Ingredients
Equipment
Method
Boil and prepare the potatoes
- Bring a Dutch oven of water to a boil, then add the russet potatoes (peeled and cubed). Boil until very tender, about 15–20 minutes.
- Drain the potatoes thoroughly, then mash them roughly (not completely smooth) while still warm.
Blanch the carrots
- Blanch the carrots in boiling water for 2 minutes, then drain well.
Assemble the salad base
- Combine the mashed potatoes, drained carrots, cucumber, corn kernels, and chopped hard-boiled eggs in a large mixing space.
Make and fold in the sweet creamy dressing
- In a separate bowl area, mix mayonnaise, sugar, rice vinegar, salt, and pepper until smooth and cohesive.

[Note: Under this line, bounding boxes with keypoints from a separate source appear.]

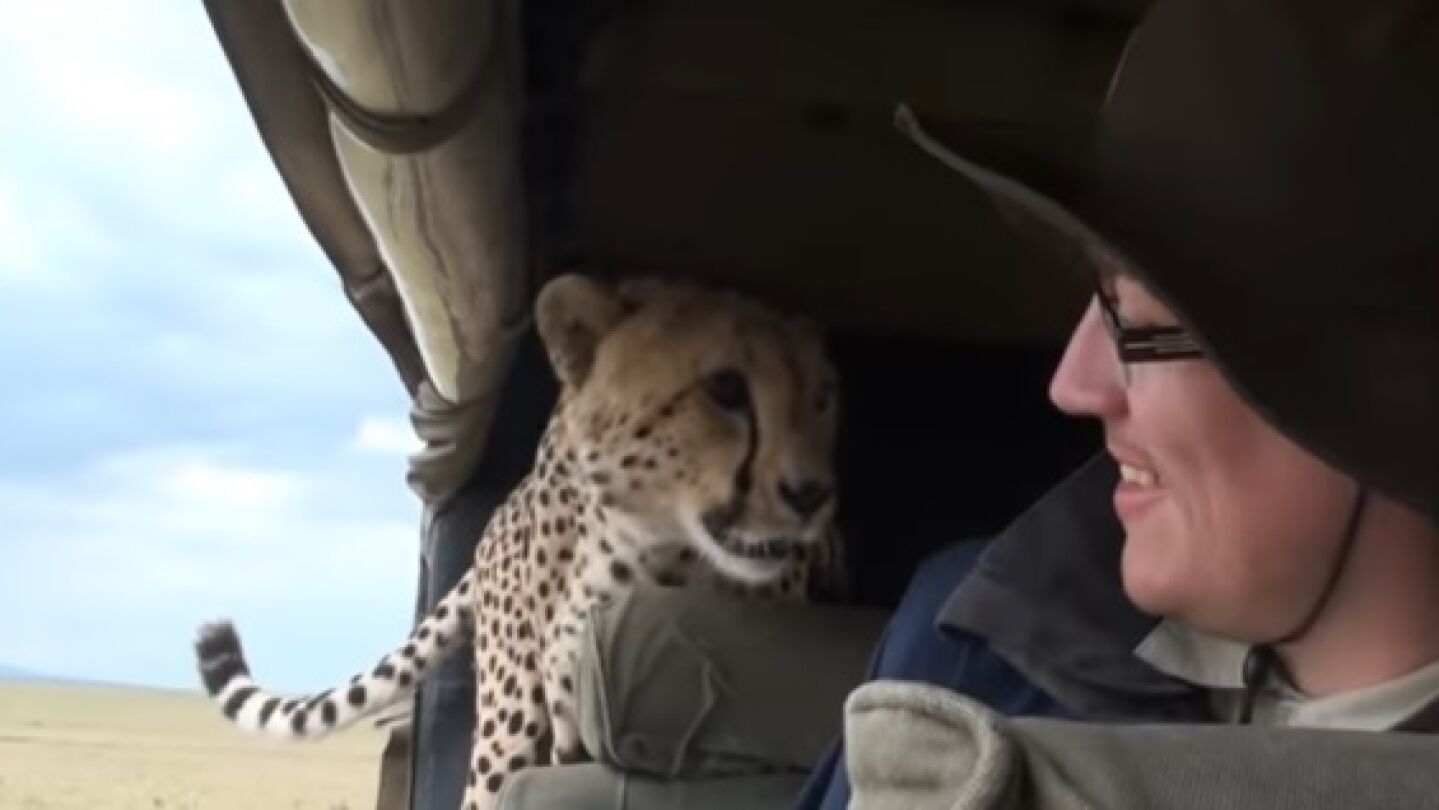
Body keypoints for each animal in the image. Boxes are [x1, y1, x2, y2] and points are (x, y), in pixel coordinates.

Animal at [192, 272, 846, 810]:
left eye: (822, 399)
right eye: (726, 388)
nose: (813, 494)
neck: (674, 559)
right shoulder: (569, 726)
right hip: (509, 720)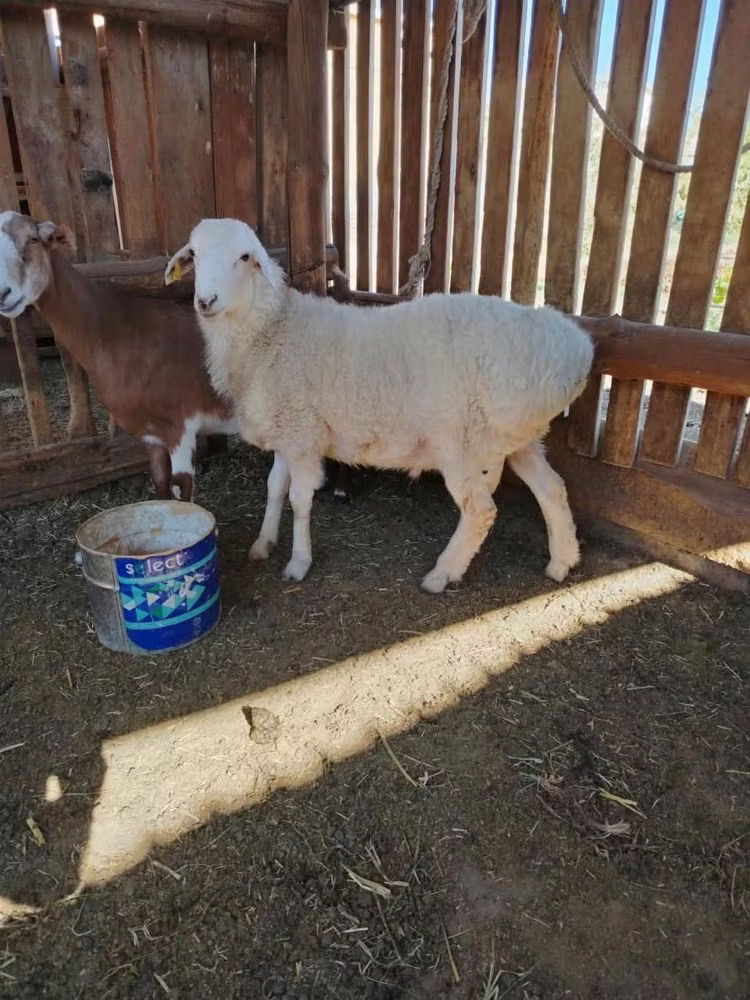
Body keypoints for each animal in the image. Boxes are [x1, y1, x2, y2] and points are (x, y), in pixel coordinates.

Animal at [0, 211, 237, 500]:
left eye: (33, 239)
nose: (4, 294)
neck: (118, 331)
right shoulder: (151, 432)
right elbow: (160, 483)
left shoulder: (178, 426)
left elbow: (182, 492)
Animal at [165, 217, 594, 593]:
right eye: (195, 254)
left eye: (244, 257)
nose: (206, 300)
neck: (272, 332)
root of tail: (571, 349)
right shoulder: (292, 429)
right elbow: (274, 489)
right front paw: (263, 543)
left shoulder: (302, 436)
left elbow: (300, 501)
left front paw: (299, 562)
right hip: (518, 436)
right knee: (552, 489)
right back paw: (562, 561)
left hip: (460, 440)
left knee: (480, 510)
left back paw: (443, 574)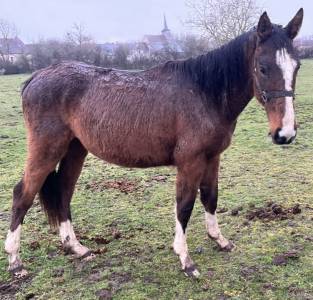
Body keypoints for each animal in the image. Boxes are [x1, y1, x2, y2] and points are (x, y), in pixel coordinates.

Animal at [5, 8, 302, 278]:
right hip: (46, 149)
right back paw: (15, 261)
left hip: (75, 150)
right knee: (23, 194)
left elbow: (210, 197)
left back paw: (77, 248)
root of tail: (36, 76)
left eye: (296, 66)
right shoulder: (190, 162)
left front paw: (219, 240)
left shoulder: (213, 157)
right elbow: (184, 206)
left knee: (64, 192)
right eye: (262, 67)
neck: (204, 92)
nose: (284, 133)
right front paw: (185, 259)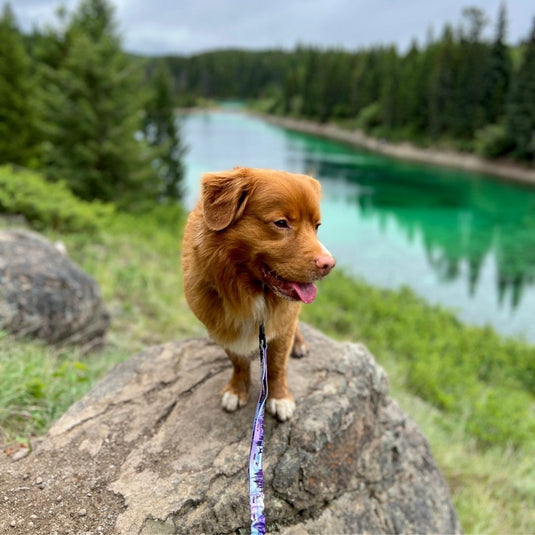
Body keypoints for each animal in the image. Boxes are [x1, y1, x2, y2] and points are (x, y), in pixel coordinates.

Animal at [183, 168, 336, 422]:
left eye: (317, 227)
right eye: (281, 223)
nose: (329, 264)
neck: (249, 289)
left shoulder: (281, 325)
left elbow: (276, 366)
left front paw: (279, 397)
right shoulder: (223, 327)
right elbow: (238, 362)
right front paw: (237, 390)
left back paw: (300, 344)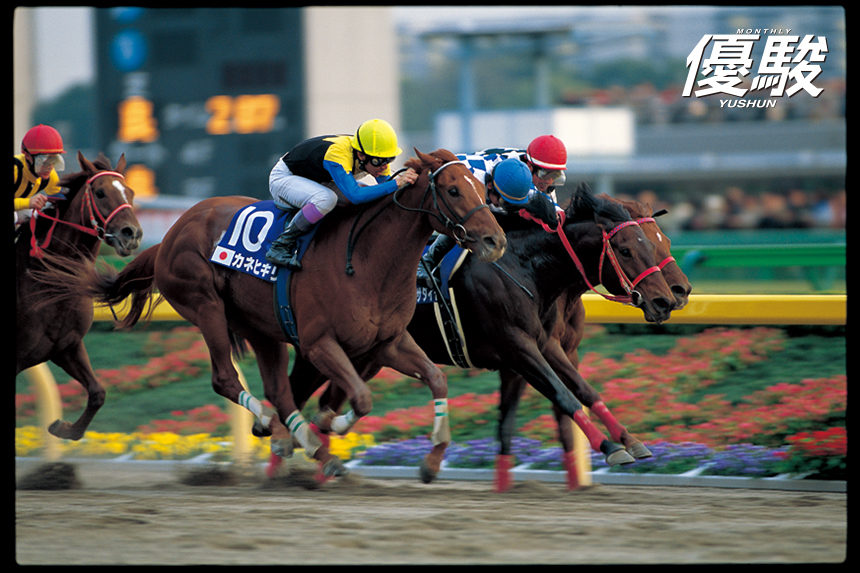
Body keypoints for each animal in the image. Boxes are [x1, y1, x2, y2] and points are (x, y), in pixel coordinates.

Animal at [16, 151, 143, 440]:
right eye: (100, 192)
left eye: (130, 192)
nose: (132, 234)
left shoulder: (67, 346)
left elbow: (98, 393)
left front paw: (63, 427)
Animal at [73, 148, 506, 480]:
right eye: (453, 189)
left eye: (481, 187)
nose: (495, 240)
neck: (369, 260)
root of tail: (170, 235)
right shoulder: (319, 344)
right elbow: (362, 397)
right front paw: (331, 424)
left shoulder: (386, 342)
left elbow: (436, 379)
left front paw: (432, 460)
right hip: (204, 304)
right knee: (227, 378)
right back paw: (294, 437)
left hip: (261, 327)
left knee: (279, 390)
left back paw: (295, 440)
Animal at [296, 182, 677, 480]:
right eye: (626, 250)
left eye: (655, 245)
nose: (666, 300)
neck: (524, 267)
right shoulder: (517, 346)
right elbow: (563, 395)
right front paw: (611, 446)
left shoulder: (545, 345)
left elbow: (582, 391)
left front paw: (631, 441)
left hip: (369, 357)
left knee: (325, 402)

- Fold the dressing into the potato mixture until evenly coated, keeping some texture from the rough-mashed potatoes.
Chill before serving
- Refrigerate the Korean potato salad for at least 2 hours before serving for the flavors to meld and the texture to set.
Notes
For the creamiest gamja salad texture, mash while the potatoes are hot so the mixture thickens naturally, and don’t over-mash—leave some chunky bits. Store covered in the refrigerator for 3–4 days; freeze is not recommended because the potatoes and mayo-based dressing can become watery when thawed. For a lighter option, use a reduced-fat or Greek-yogurt-based mayonnaise substitute while keeping the sugar and rice vinegar for the same sweet-tang balance.